┌─ Trecho do texto

Liane tem assinado a direção de vários espetáculos do grupo, mas aqui volta a ser atriz. Uma grande atriz. Nelson Diniz, que admiro no cinema, aqui retorna ao palco, e faz um grande espetáculo. O espaço escolhido não poderia ser mais eficiente na aproximação do trabalho em relação ao espectador que, de certo modo, é tirado da posição relativamente fácil de espectador para o de testemunha, porque é nisso que todos nós somos transformados: e se não nos indignarmos e não os emocionarmos com as situações relatadas/presentificadas à frente de nossos olhos, de certo modo devemos lamentar nossa frigidez e insensibilidade.
O texto está dividido em dois blocos aparentemente incomunicáveis. Na primeira cena, o biólogo galês David Kelly, que teria se suicidado depois de denunciar pública e mundialmente as falsas acusações dos exércitos norte-americano e inglês de que haveria armas de destruição em massa no Iraque, justificando assim sua invasão. Há sérias desconfianças de que Kelly teria sido assassinado por agentes de um dos dois (ou de ambos) os governos. Nesta cena, acompanhamos os minutos finais do cientista, em que ele faz um mea culpa por não ter denunciado mais cedo os massacres perpetrados pelos EUA contra os iraquianos. Mas recorda, ao mesmo tempo, sua decisão corajosa e radical de, enfim, fazer a denúncia, o que deve lhe ter rendido o assassinato.

└─
┌─ Amostras dos dados

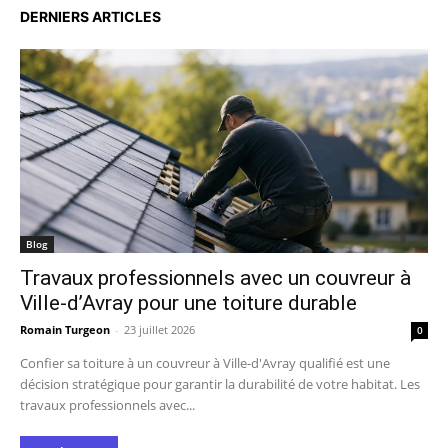
DERNIERS ARTICLES
Blog
Travaux professionnels avec un couvreur à
Ville-d’Avray pour une toiture durable
Romain Turgeon
-
23 juillet 2026
0
Confier sa toiture à un couvreur à Ville-d'Avray qualifié est une
décision stratégique pour garantir la durabilité de votre habitat. Les
travaux professionnels avec...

└─

- Tarefas a realizar
1. Liste todas as pessoas mencionadas pelo nome na crítica do espetáculo.
2. Segundo a crítica do espetáculo, qual era a profissão de David Kelly?
3. Continue a crítica do espetáculo a partir da última frase apresentada.

- Respostas
1. Liane, Nelson Diniz e David Kelly.

2. Ele era biólogo.

3.
Na outra metade da encenação, de cerca de hora e meia, e num lado contrário do espaço cênico, como se num outro mundo, o fantasma de uma mulher iraquiana, violada sexualmente inúmeras vezes e depois morta pelos soldados norte-americanos, ao lado de seus filhos, recorda todos os sofrimentos por que passou e, especialmente, as torturas infringidas a seu filho menor, de apenas oito anos de idade. Os detalhes são naturalistas, o público como que ouve, não os gritos, mas os gemidos do menino, obrigado a assistir inclusive, às sucessivas violações da mãe.
Nelson Diniz e Liane Venturella são tão contidos quanto emocionantes. E por isso provocam emoções profundas no espectador, como disse, levado à proximidade de ambos os personagens: é como se a gente estivesse ali, assistindo realmente à morte dele e vislumbrando as humilhações infringidas a ela. A ambientação cênica de Alexandre Navarro Moreira é primorosa, complementada pela iluminação de Nara Maia, a projeção de vídeos editados por Guilherme Carravetta de Carli e a trilha sonora de Angelo Primon. Os figurinos foram criados pela própria Liane e promovem contraste simbólico: o universalismo e certa neutralidade da roupa do cientista e as cores vibrantes e falsamente alegres do xador e a burca, que esconde seu rosto.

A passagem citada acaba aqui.